POLITICA

Comunali a Roma, assalto finale di Letta a Zingaretti. Entro sabato la scelta

IL LEADER PD SPINGE PER LA CANDIDATURA DEL GOVERNATORE. CHE TEME UNO STRAPPO COL M5S IN REGIONE LAZIO
ANDREA CARUGATI ITALIA/ROMA

I vertici nazionali del Pd non demordono: vogliono che il candidato per il Comune di Roma sia Nicola Zingaretti, l’unico secondo i sondaggi in grado di riportare la Capitale ai dem senza troppi patemi. Più che un pressing, quello delle ultime ore si sta trasformando in un assalto al governatore del Lazio. Che tuttavia resiste. Non vuole lasciare la Regione in piena campagna vaccinale. E soprattutto teme che, una volta ufficializzata la sua candidatura contro Virginia Raggi, la sua giunta che tiene dentro anche il M5S vada in frantumi. Che si torni a votare in autunno nello stesso giorno per Comune e Regione, a quel punto senza alleanza Pd-grillini. E che la destra si prenda tutto.
Uno scenario da incubo per Zingaretti che in queste settimane sta ricevendo elogi per come ha condotto la campagna vaccinale e, più ingenerale, la lotta al Covid. Agli emissari del Nazareno ha ripetuto questo concetto più e più volte: «Senza un accordo blindato col M5S in Regione io non mi muovo». E l’accordo non c’è. Perché le due assessore grilline avrebbero grossi imbarazzi a restare in giunta con un presidente che si appresta a sfidare la loro sindaca. Certo, Roberta Lombardi è sempre stata rivale di Raggi. Ma non fino a questo punto. E poi c’è il tema del calendario: Zingaretti non vuole che si voti lo stesso giorno, vorrebbe dimettersi il più tardi possibile per portare il Lazio al voto a inizio 2022. Non prima. Ma con un governatore in campagna elettorale contro la sindaca Raggi la maionese potrebbe impazzire. E il risultato una doppia sconfitta.
Letta e i suoi collaboratori hanno deciso che la partita dovrà essere chiusa entro la settimana. Non è un ultimatum a Zingaretti ma gli assomiglia. Ieri il Pd romano ha sconvocato la riunione del centrosinistra prevista per fissare le regole delle primarie. Rinviata a domani. Per prendersi altro tempo per l’assalto finale al governatore. Voci di palazzo dicono che una candidatura di Roberto Fico a Napoli potrebbe sbloccare anche il caso Roma, con il ritiro di Raggi. Ma il M5S è un frullatore senza comandi, e non c’è nessuno che abbia la forza per imporre il ritiro alla sindaca.
Letta è preoccupato. Teme che le primarie- fissate per il 20 giugno- possano partorire una candidatura troppo debole, quella di Roberto Gualtieri, insidiato da Raggi nelle periferie e da Carlo Calenda nei quartieri alti. L’idea di perdere Roma è una prospettiva che lo spaventa: un bottino negativo alle comunali d’autunno nelle grandi città (per ora la vittoria è assai probabile solo a Milano e Bologna) indebolirebbe la sua leadership.
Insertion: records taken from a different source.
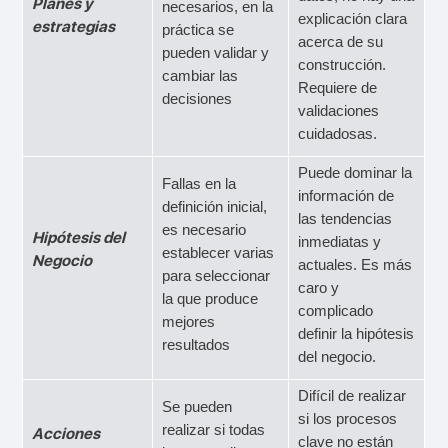
Planes y
necesarios, en la
explicación clara
estrategias
práctica se
acerca de su
pueden validar y
construcción.
cambiar las
Requiere de
decisiones
validaciones
cuidadosas.
Puede dominar la
Fallas en la
información de
definición inicial,
las tendencias
es necesario
Hipótesis del
inmediatas y
establecer varias
Negocio
actuales. Es más
para seleccionar
caro y
la que produce
complicado
mejores
definir la hipótesis
resultados
del negocio.
Difícil de realizar
Se pueden
si los procesos
realizar si todas
Acciones
clave no están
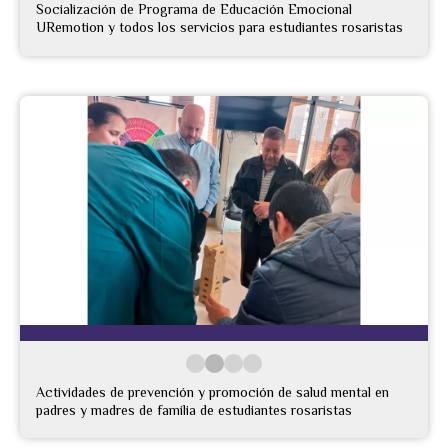
Socialización de Programa de Educación Emocional
URemotion y todos los servicios para estudiantes rosaristas
Actividades de prevención y promoción de salud mental en
padres y madres de familia de estudiantes rosaristas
Rischia di riaprire il teatrino dem - congresso sì,congresso no- che ha portato Zingaretti alle dimissioni a marzo.
E tuttavia il governatore ha un debito con Letta: è stato l’ex premier, con il suo ritorno da Parigi, a risolvergli un grosso problema. Se non si fosse trovato in tempi rapidissimi un nome di quel peso il partito avrebbe rischiato di implodere, con la sinistra e gli ex renziani pronti a prendere strade separate.
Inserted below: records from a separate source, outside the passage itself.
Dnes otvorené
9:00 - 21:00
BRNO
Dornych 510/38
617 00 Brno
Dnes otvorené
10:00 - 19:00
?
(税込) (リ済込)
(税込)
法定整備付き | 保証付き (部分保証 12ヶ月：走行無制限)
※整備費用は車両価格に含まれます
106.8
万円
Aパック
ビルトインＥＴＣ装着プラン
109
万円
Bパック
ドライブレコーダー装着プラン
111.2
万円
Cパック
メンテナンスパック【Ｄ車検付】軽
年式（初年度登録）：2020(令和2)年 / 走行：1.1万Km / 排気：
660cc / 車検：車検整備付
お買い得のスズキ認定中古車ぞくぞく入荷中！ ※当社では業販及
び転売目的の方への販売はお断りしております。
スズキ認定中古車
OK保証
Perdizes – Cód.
La partita di Roma rischia di trasformarsi in uno psicodramma, minando anche la credibilità dei protagonisti. Zingaretti da mesi dice di non volersi candidare, ieri lo ha ribadito: «Mi occupo tutti giorni della mia città perché sono presidente della Regione. Sulla candidatura a sindaco il centrosinistra ha scelto le primarie. Ci sono delle candidature valide». Poi, a domanda su Gualtieri, ha risposto: «Mi auguro che sia il prossimo sindaco». Entro sabato lo psicodramma dovrebbe finire. Con una decisione chiara. Gualtieri, Monica Cirinnà e gli altri aspiranti scaldano intanto i motori per le primarie.